Cal Cunningham, the Democrat challenging Senator Thom Tillis, Republican of North Carolina, conceded the race on Tuesday after a protracted vote count, as the incumbent appeared headed for a narrow victory in a crucial swing state that would bolster his party’s hold on the Senate.
Mr. Tillis, 60, had been one of the Democrats’ top targets this year, a decidedly unpopular first-term Republican in a fast-growing and increasingly competitive state. But he was able to capitalize on unexpected Republican strength in North Carolina to outrun Mr. Cunningham, who was damaged by late revelations of an extramarital affair.

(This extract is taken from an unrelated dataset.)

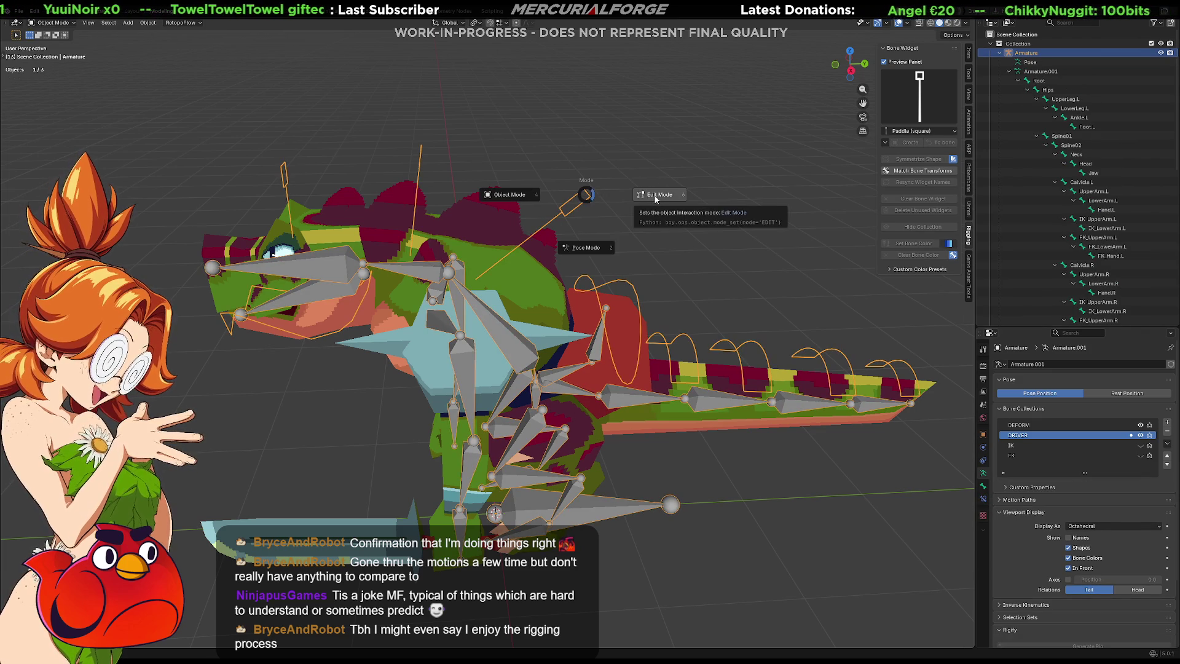
left_click(655, 199)
key("Tab")
key("ctrl+Tab")
key("ctrl+Tab")
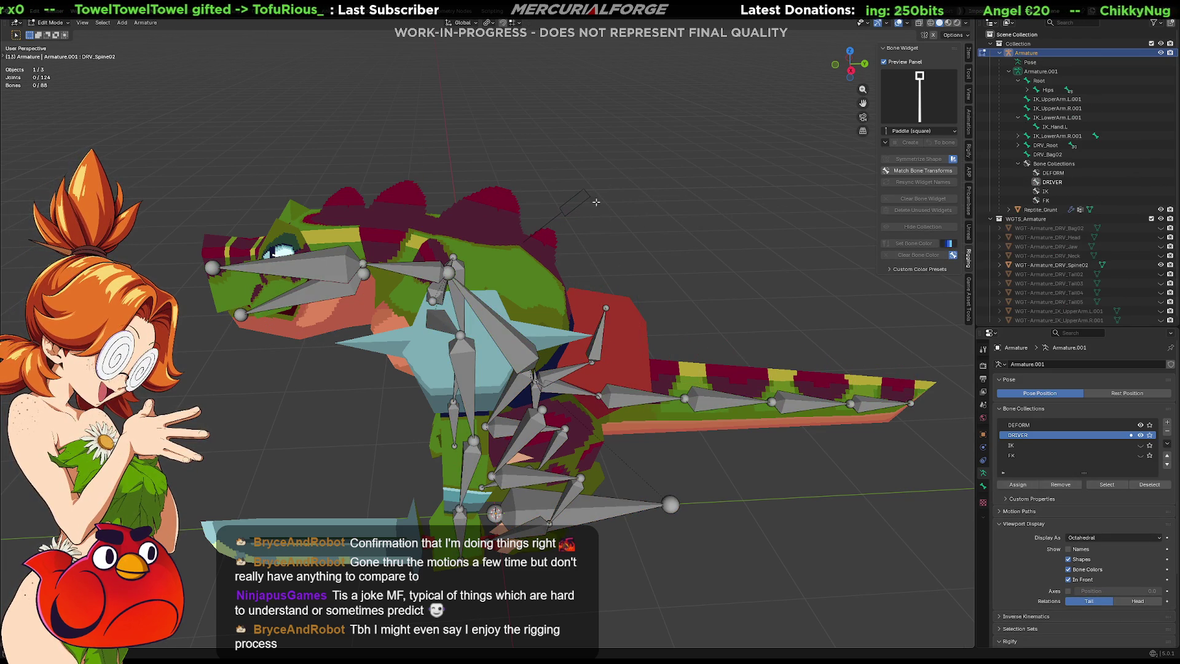
key("ctrl+Tab")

With a vast majority of votes counted, Mr. Tillis was leading by just under 100,000 votes, according to Edison Research, in an election that drew more voters and political spending than any in the state’s history. Mr. Tillis took a lead on election night and never lost it, but because of an influx of mail-in ballots, the result was still not official on Thursday, long after most other races were called.
In a pre-emptive victory speech last week, Mr. Tillis said North Carolinians were “letting everybody know that the truth still does matter, letting everybody know that character still matters, and letting everybody know that keeping your promises still matters.”

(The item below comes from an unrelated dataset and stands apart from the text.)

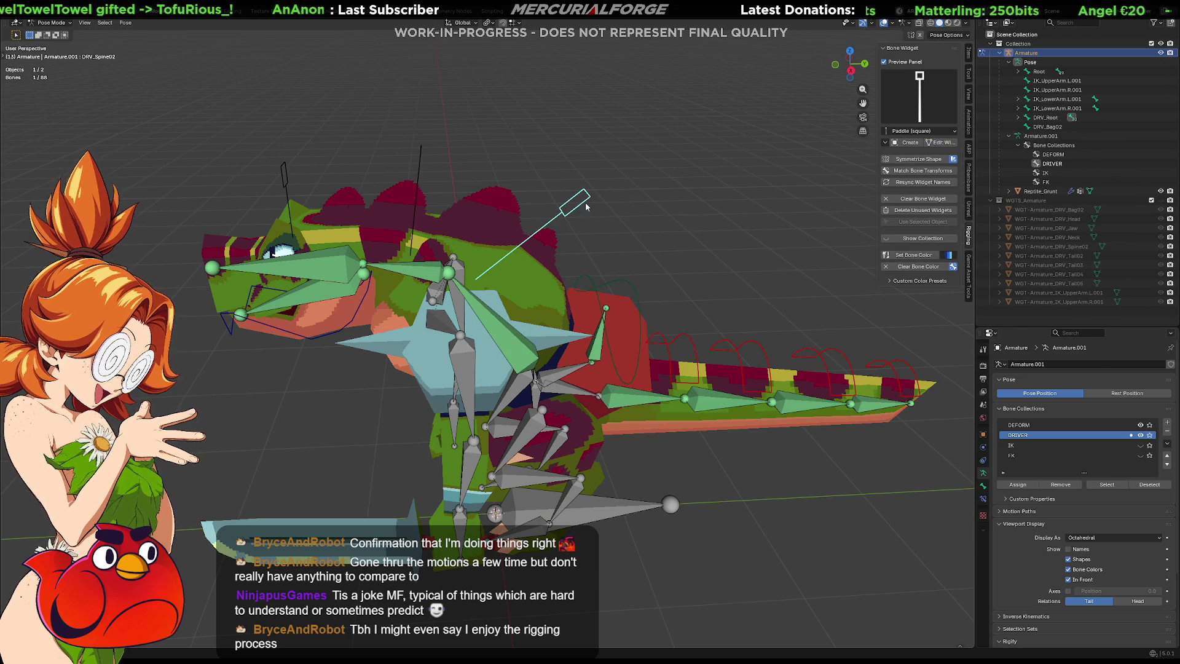
key("r")
key("x")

Mr. Cunningham said in a statement on Tuesday that the election results suggested “there remain deep political divisions in our state and nation.” He added that he would “always be proud of the work we did together to lift up the voices of North Carolinians who feel left behind by our politics.”
The result was a relief for Republicans, who viewed the seat as a potential tipping point whose loss could have cost them control of the Senate. A win by Mr. Tillis would give Republicans 49 Senate seats to Democrats’ 48. Another race remained uncalled in Alaska, where Senator Dan Sullivan, a Republican, is favored to win.
Either way, Mr. Tillis’s apparent victory only increased the already towering stakes of a pair of January Senate runoffs in Georgia, where a clean sweep by Democrats could hand them a working majority, with Vice President-elect Kamala Harris empowered to cast tiebreaking votes.
Republicans view that outcome as a long shot in a state they have historically dominated, but both parties were already pouring tens of millions of dollars into the races and honing messages to try to frame the holiday-season fight.